*Collected material:*
******

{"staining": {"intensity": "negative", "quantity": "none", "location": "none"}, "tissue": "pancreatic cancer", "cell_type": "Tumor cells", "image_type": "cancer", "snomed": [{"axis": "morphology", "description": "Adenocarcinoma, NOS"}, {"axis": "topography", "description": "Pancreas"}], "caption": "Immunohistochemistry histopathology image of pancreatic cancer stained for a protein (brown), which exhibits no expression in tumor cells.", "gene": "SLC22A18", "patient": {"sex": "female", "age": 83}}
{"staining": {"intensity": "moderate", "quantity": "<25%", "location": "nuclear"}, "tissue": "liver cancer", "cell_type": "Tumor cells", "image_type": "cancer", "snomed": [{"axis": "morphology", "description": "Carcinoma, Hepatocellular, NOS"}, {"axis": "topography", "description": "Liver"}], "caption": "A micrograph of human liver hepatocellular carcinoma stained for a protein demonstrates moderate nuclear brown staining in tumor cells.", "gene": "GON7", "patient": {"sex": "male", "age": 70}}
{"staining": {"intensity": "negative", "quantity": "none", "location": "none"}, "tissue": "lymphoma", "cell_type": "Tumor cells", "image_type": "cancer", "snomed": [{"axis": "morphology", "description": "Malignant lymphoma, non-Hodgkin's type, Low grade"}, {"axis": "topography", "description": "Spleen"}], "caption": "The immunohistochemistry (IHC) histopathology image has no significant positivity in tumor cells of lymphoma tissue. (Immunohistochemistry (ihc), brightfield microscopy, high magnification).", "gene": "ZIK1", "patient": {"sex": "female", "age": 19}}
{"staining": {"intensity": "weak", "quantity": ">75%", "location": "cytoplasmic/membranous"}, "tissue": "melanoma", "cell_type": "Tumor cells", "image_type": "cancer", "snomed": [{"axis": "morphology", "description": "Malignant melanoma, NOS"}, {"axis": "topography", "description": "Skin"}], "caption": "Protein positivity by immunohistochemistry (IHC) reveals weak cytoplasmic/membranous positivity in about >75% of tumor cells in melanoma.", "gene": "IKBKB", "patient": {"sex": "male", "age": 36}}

******

*Your assignment:*
The whole listing above needs to be written out exactly.

*Worked solution:*
{"staining": {"intensity": "negative", "quantity": "none", "location": "none"}, "tissue": "pancreatic cancer", "cell_type": "Tumor cells", "image_type": "cancer", "snomed": [{"axis": "morphology", "description": "Adenocarcinoma, NOS"}, {"axis": "topography", "description": "Pancreas"}], "caption": "Immunohistochemistry histopathology image of pancreatic cancer stained for a protein (brown), which exhibits no expression in tumor cells.", "gene": "SLC22A18", "patient": {"sex": "female", "age": 83}}
{"staining": {"intensity": "moderate", "quantity": "<25%", "location": "nuclear"}, "tissue": "liver cancer", "cell_type": "Tumor cells", "image_type": "cancer", "snomed": [{"axis": "morphology", "description": "Carcinoma, Hepatocellular, NOS"}, {"axis": "topography", "description": "Liver"}], "caption": "A micrograph of human liver hepatocellular carcinoma stained for a protein demonstrates moderate nuclear brown staining in tumor cells.", "gene": "GON7", "patient": {"sex": "male", "age": 70}}
{"staining": {"intensity": "negative", "quantity": "none", "location": "none"}, "tissue": "lymphoma", "cell_type": "Tumor cells", "image_type": "cancer", "snomed": [{"axis": "morphology", "description": "Malignant lymphoma, non-Hodgkin's type, Low grade"}, {"axis": "topography", "description": "Spleen"}], "caption": "The immunohistochemistry (IHC) histopathology image has no significant positivity in tumor cells of lymphoma tissue. (Immunohistochemistry (ihc), brightfield microscopy, high magnification).", "gene": "ZIK1", "patient": {"sex": "female", "age": 19}}
{"staining": {"intensity": "weak", "quantity": ">75%", "location": "cytoplasmic/membranous"}, "tissue": "melanoma", "cell_type": "Tumor cells", "image_type": "cancer", "snomed": [{"axis": "morphology", "description": "Malignant melanoma, NOS"}, {"axis": "topography", "description": "Skin"}], "caption": "Protein positivity by immunohistochemistry (IHC) reveals weak cytoplasmic/membranous positivity in about >75% of tumor cells in melanoma.", "gene": "IKBKB", "patient": {"sex": "male", "age": 36}}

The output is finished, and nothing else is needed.